This book follows by four years Walter Isaacson‘s authorized, best-selling biography, Steve Jobs, which was released just months after Jobs’ death in 2011. Three principal facts highlight the differences between the two books:
- First, the coauthors of Becoming Steve Jobs are journalists who covered the Apple co-founder from 1986 through his death in 2011, while Isaacson, though unquestionably a masterful biographer, was named as authorized biographer only in 2009.
- Second, though I have no way of knowing for sure, I believe that Becoming Steve Jobs was written in reaction to Isaacson’s bestselling book. As the principal author, Brent Schlender, a reporter and editor for Fortune, asserts in the Source Notes following the text, “we are trying to achieve with this book . . . a deeper understanding of Steve Jobs’ ever-evolving arsenal of entrepreneurial skills and capabilities, and the deepening of his almost messianic drive to have an impact on his world.” (Deeper than what, I ask? Or whom?) In other words, despite his notoriously bad behavior during his earlier stint running the company, he had grown up a lot, learned a great deal about management, and come to understand better both his capabilities and his limitations. Doubtless, the diagnosis of the cancer he lived with from 2004 to 2011 also helped sharpen his attention on those things that were most important to him.
- Third, in a way the most attention-getting, Becoming Steve Jobs has been enthusiastically received by the people who knew him best: those he worked with at Apple and Pixar, and his peers in Silicon Valley. By contrast, the reception in the Valley for Isaacson’s book was mixed at best, despite the rave reviews it received in all the right places (The New York Times, The New York Review of Books, The Guardian, The New Yorker, and so forth). I loved it, too. But I didn’t know the man.
Becoming Steve Jobs: The Evolution of a Reckless Upstart Into a Visionary Leader by Brent Schlender and Rick Tetzeli @@@@@ (5 out of 5)
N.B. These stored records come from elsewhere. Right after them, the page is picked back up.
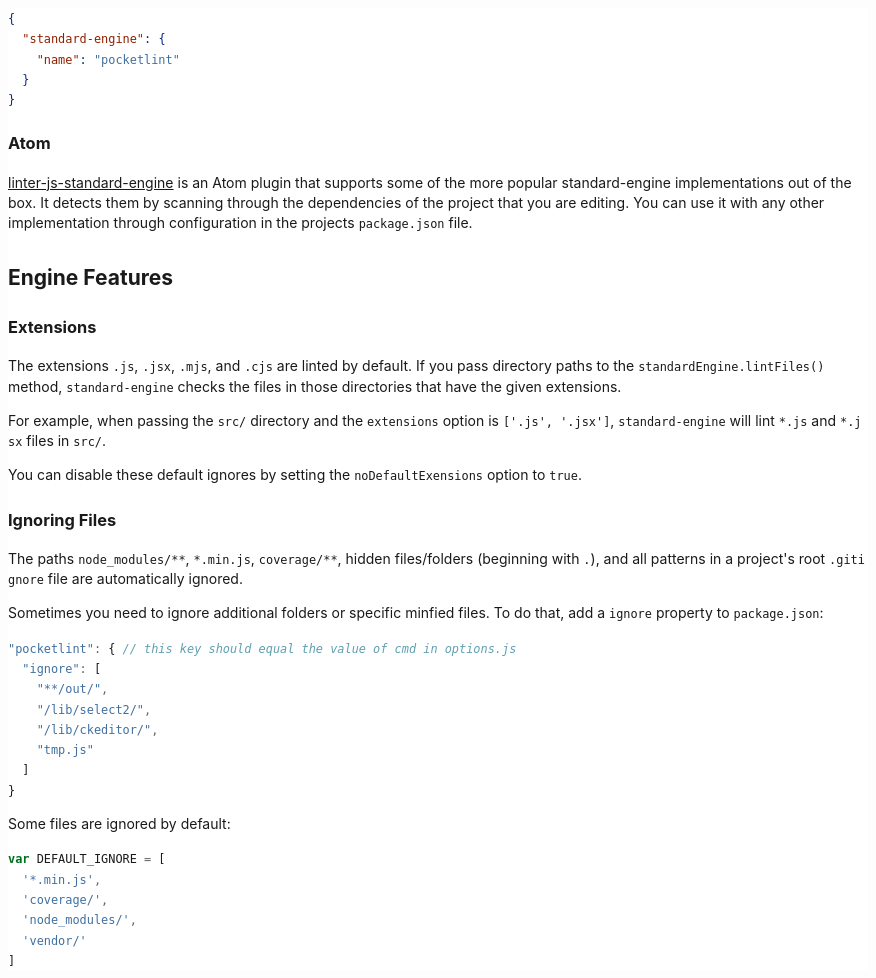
 ```json
{
  "standard-engine": {
    "name": "pocketlint"
  }
}
```

### Atom

[linter-js-standard-engine][atom-plugin] is an Atom plugin that supports some of
the more popular standard-engine implementations out of the box. It detects them
by scanning through the dependencies of the project that you are editing.
You can use it with any other implementation through configuration in the
projects `package.json` file.

[atom-plugin]: https://github.com/gustavnikolaj/linter-js-standard-engine

## Engine Features

### Extensions

The extensions `.js`, `.jsx`, `.mjs`, and `.cjs` are linted by default. If you
pass directory paths to the `standardEngine.lintFiles()` method,
`standard-engine` checks the files in those directories that have the given
extensions.

For example, when passing the `src/` directory and the `extensions` option is
`['.js', '.jsx']`, `standard-engine` will lint `*.js` and `*.jsx` files in
`src/`.

You can disable these default ignores by setting the `noDefaultExensions` option to `true`.

### Ignoring Files

The paths `node_modules/**`, `*.min.js`, `coverage/**`, hidden files/folders
(beginning with `.`), and all patterns in a project's root `.gitignore` file are
automatically ignored.

Sometimes you need to ignore additional folders or specific minfied files. To do that, add
a `ignore` property to `package.json`:

```js
"pocketlint": { // this key should equal the value of cmd in options.js
  "ignore": [
    "**/out/",
    "/lib/select2/",
    "/lib/ckeditor/",
    "tmp.js"
  ]
}
```

Some files are ignored by default:

```js
var DEFAULT_IGNORE = [
  '*.min.js',
  'coverage/',
  'node_modules/',
  'vendor/'
]
```


[ci-image]: https://github.com/standard/standard-engine/workflows/tests/badge.svg?branch=master
[ci-url]: https://github.com/standard/standard-engine/actions?query=workflow%3A%22tests%22
[npm-image]: https://img.shields.io/npm/v/standard-engine.svg
[npm-url]: https://npmjs.org/package/standard-engine
[downloads-image]: https://img.shields.io/npm/dm/standard-engine.svg
[downloads-url]: https://npmjs.org/package/standard-engine
[standard-image]: https://img.shields.io/badge/code_style-standard-brightgreen.svg
[standard-url]: https://standardjs.com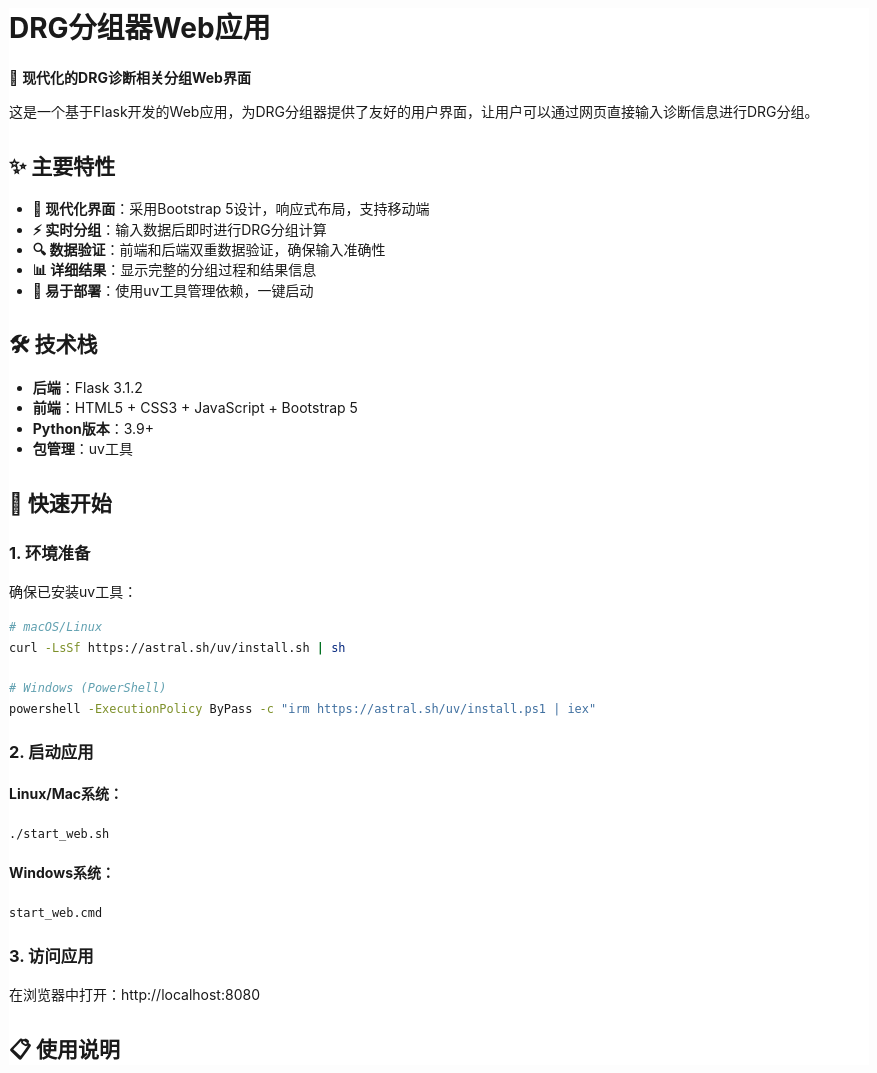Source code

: # DRG分组器Web应用

🏥 **现代化的DRG诊断相关分组Web界面**

这是一个基于Flask开发的Web应用，为DRG分组器提供了友好的用户界面，让用户可以通过网页直接输入诊断信息进行DRG分组。

## ✨ 主要特性

- **🎨 现代化界面**：采用Bootstrap 5设计，响应式布局，支持移动端
- **⚡ 实时分组**：输入数据后即时进行DRG分组计算
- **🔍 数据验证**：前端和后端双重数据验证，确保输入准确性
- **📊 详细结果**：显示完整的分组过程和结果信息
- **🚀 易于部署**：使用uv工具管理依赖，一键启动

## 🛠️ 技术栈

- **后端**：Flask 3.1.2
- **前端**：HTML5 + CSS3 + JavaScript + Bootstrap 5
- **Python版本**：3.9+
- **包管理**：uv工具

## 🚀 快速开始

### 1. 环境准备

确保已安装uv工具：
```bash
# macOS/Linux
curl -LsSf https://astral.sh/uv/install.sh | sh

# Windows (PowerShell)
powershell -ExecutionPolicy ByPass -c "irm https://astral.sh/uv/install.ps1 | iex"
```

### 2. 启动应用

#### Linux/Mac系统：
```bash
./start_web.sh
```

#### Windows系统：
```cmd
start_web.cmd
```

### 3. 访问应用

在浏览器中打开：http://localhost:8080

## 📋 使用说明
Schlender and Rick Tetzeli, his co-author, elaborate on the reality that helps explain all three factors. During the nine years he ran Apple before his ouster in 1985, “at his childish worst Steve Jobs was really nothing more than a spoiled brat.” Later, however, as they write, “While away from Apple [from 1985 to 1997], Steve Jobs had started to learn how to make the most of his strengths, and how to temper somewhat his perilous weaknesses. This reality runs counter to the common myths about Steve. In the popular imagination, he is a tyrant savant with a golden touch for picking products and equally a stubborn son of a bitch with no friends, no patience, and no morals; he lived and died as he was born — half genius and half asshole.” If that had been the full picture, they insist, Jobs could never have “pulled off one of the greatest business comebacks ever.”
Schlender and Tetzeli emphasize the role of other remarkable individuals in the education of Steve Jobs. First was Regis McKenna, the legendary marketing guru of Silicon Valley, who led the effort to develop the Apple brand. For a time, John Sculley played that role — a short time. Then came the pair of geniuses Jobs saved from oblivion when he bought George Lucas’ animation unit and created Pixar: the brilliant animator and storyteller, John Lasseter, and the company’s outstanding manager, Ed Catmull. No doubt he also learned a lot from his archrival, Bill Gates. (At least, he learned how not to design products.) Among his coworkers, though, his deepest and most productive relationship was with the English designer, Jony Ive, who ran Apple’s design shop in close collaboration with Jobs during his second stint at the company. Obviously, however, his wife, Laurene Powell Jobs, must deserve a lot of the credit for rounding off his sharp edges.
For anyone capable of empathy and with experience running a business, how Steve Jobs turned around Apple has to seem shocking. The company was on the verge of bankruptcy in the late 1990s, victim to the bad judgment of a series of incompetent CEOs and a passive board. Shortly after reassuming the top role at the company, Jobs went so far as to bulldoze “tens of thousands of unsold Macs into a landfill in early 1998.” He ruthlessly slashed a product line of dozens down to a “quadrant” of just four products. And he cut tens of thousands of jobs. From either a humane or an environmental perspective, these changes were hardly admirable. But they did the trick. By the middle of the decade of the 2000s, Apple was back again, beginning its short journey to become the world’s most valuable business.
Becoming Steve Jobs is based not only on a quarter-century of reporting on the company but on interviews with huge numbers of the people who knew the man. It’s a monumental achievement.